- _Directions for this task_:
Considering every line below, count those with the word "bless" and give only the result.

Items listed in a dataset
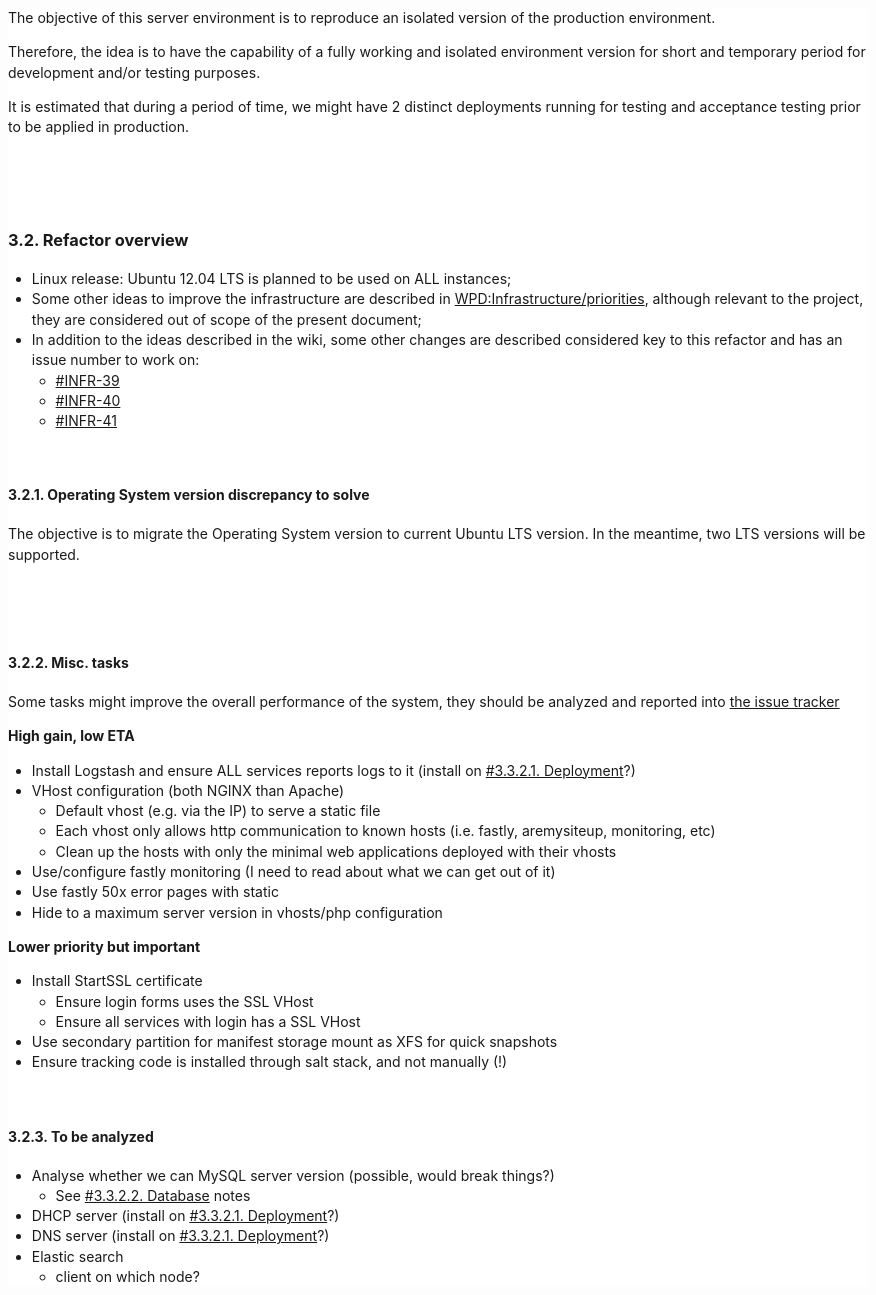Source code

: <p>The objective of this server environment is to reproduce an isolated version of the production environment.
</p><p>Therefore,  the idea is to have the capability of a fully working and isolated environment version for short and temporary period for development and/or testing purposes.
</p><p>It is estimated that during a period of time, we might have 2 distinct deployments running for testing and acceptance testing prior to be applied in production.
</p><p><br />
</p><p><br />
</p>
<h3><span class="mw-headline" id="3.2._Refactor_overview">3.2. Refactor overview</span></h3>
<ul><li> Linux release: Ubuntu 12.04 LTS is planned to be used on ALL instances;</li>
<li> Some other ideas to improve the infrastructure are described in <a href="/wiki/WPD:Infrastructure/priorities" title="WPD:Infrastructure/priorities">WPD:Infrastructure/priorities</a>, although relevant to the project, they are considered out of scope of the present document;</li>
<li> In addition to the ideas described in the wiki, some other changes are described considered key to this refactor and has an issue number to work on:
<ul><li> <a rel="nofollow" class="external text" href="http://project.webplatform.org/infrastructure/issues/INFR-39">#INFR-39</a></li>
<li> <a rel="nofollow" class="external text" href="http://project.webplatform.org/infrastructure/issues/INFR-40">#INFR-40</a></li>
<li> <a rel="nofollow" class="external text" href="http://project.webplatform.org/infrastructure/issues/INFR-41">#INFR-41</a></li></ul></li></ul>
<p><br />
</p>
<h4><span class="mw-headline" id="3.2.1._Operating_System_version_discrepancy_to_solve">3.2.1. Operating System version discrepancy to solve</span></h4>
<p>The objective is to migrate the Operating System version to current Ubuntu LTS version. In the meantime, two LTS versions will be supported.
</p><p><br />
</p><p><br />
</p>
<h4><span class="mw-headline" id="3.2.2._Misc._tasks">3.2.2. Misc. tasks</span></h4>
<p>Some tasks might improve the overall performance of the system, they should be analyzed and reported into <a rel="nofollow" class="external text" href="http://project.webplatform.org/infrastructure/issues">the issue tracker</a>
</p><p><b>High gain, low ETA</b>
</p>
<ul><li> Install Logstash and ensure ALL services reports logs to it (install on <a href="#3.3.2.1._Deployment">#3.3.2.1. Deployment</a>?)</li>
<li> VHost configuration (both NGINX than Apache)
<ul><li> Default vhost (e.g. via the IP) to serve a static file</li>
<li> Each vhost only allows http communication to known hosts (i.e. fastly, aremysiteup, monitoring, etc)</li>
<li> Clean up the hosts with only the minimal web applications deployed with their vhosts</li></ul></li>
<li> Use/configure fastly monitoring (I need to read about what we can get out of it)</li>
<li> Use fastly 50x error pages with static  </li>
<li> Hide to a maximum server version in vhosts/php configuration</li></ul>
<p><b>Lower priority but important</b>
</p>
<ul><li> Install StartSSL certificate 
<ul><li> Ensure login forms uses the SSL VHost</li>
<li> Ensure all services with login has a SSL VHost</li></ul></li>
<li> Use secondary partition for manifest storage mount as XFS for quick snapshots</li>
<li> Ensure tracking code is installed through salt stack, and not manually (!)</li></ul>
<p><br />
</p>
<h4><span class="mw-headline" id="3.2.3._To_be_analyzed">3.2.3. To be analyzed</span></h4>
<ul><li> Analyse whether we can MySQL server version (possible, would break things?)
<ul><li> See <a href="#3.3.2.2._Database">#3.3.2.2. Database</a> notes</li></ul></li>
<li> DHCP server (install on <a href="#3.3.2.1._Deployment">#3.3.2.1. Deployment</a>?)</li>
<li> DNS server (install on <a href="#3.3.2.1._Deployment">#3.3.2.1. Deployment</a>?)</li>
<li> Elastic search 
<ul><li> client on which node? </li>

--

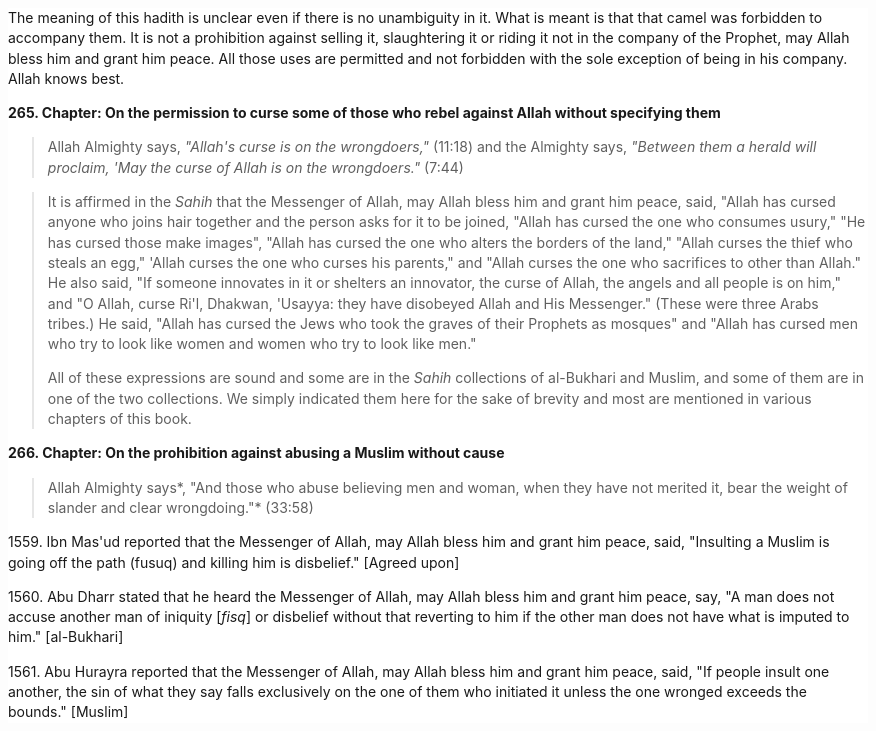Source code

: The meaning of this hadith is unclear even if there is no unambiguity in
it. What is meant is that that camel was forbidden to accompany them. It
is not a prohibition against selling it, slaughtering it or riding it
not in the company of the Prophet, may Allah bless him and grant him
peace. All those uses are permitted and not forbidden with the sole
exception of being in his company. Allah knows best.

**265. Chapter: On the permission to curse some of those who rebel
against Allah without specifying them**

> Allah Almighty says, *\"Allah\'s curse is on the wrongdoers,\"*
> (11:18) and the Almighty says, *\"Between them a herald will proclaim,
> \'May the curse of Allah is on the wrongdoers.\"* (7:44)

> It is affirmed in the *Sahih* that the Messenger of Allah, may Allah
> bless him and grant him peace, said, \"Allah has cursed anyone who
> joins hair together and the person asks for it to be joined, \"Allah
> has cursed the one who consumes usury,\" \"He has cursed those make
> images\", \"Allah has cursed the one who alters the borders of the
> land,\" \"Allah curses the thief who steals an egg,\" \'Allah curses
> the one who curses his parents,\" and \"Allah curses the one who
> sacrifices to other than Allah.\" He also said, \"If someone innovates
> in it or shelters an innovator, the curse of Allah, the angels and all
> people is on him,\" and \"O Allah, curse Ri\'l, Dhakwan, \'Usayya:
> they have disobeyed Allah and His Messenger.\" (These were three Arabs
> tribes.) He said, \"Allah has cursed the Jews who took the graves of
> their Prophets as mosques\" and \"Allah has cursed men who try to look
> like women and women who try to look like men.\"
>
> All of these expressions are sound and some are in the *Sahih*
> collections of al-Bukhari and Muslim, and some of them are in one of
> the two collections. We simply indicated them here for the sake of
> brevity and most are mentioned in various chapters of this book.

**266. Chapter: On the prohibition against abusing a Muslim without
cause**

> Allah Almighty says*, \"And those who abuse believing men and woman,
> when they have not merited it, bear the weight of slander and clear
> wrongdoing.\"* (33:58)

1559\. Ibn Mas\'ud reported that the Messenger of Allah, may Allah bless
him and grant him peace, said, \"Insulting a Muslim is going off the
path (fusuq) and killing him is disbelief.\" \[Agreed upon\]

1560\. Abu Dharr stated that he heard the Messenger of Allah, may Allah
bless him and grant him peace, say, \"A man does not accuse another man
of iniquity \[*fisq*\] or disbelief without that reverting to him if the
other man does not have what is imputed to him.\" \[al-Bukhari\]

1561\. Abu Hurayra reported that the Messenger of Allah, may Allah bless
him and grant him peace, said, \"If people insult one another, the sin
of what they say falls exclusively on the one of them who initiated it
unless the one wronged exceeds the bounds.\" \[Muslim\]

* * *

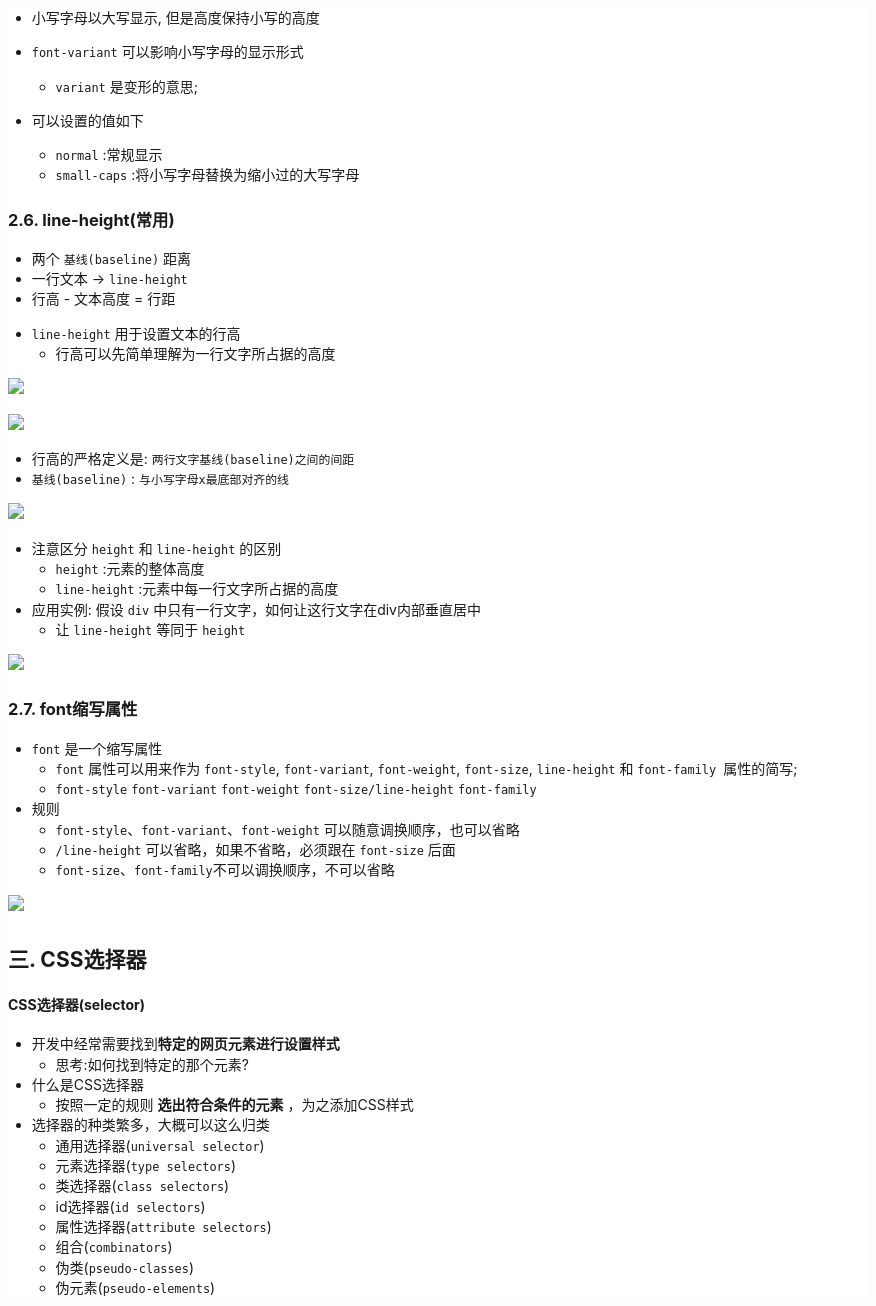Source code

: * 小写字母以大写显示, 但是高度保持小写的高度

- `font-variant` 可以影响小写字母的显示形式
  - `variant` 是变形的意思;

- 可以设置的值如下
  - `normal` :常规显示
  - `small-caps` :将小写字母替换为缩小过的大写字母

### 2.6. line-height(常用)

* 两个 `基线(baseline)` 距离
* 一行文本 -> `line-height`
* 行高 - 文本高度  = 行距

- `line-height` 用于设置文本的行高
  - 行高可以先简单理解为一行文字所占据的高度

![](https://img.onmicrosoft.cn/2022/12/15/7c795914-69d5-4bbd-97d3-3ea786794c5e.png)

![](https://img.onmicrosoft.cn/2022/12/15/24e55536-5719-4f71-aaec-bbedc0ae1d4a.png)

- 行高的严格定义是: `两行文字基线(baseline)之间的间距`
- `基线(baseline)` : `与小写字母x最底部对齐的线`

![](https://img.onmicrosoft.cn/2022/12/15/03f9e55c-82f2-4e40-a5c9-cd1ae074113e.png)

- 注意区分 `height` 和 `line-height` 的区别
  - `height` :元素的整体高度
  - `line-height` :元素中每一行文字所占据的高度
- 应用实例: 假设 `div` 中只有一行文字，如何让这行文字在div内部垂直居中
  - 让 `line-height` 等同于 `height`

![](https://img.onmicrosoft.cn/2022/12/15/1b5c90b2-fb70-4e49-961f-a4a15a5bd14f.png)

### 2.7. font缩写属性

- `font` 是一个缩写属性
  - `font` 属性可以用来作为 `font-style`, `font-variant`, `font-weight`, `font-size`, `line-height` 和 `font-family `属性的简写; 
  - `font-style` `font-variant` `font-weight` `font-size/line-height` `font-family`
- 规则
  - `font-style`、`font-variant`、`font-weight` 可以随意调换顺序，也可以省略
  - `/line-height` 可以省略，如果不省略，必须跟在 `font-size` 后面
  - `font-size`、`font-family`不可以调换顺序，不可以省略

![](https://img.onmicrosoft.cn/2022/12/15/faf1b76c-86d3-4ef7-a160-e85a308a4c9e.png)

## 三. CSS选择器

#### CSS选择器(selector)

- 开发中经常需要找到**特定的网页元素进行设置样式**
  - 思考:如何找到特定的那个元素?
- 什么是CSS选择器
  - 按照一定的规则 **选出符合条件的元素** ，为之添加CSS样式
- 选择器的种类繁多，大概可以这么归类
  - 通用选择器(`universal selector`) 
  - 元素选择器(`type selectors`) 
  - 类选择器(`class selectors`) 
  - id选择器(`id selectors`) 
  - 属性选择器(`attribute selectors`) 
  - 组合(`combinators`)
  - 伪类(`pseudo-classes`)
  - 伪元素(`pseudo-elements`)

- _Response_:
5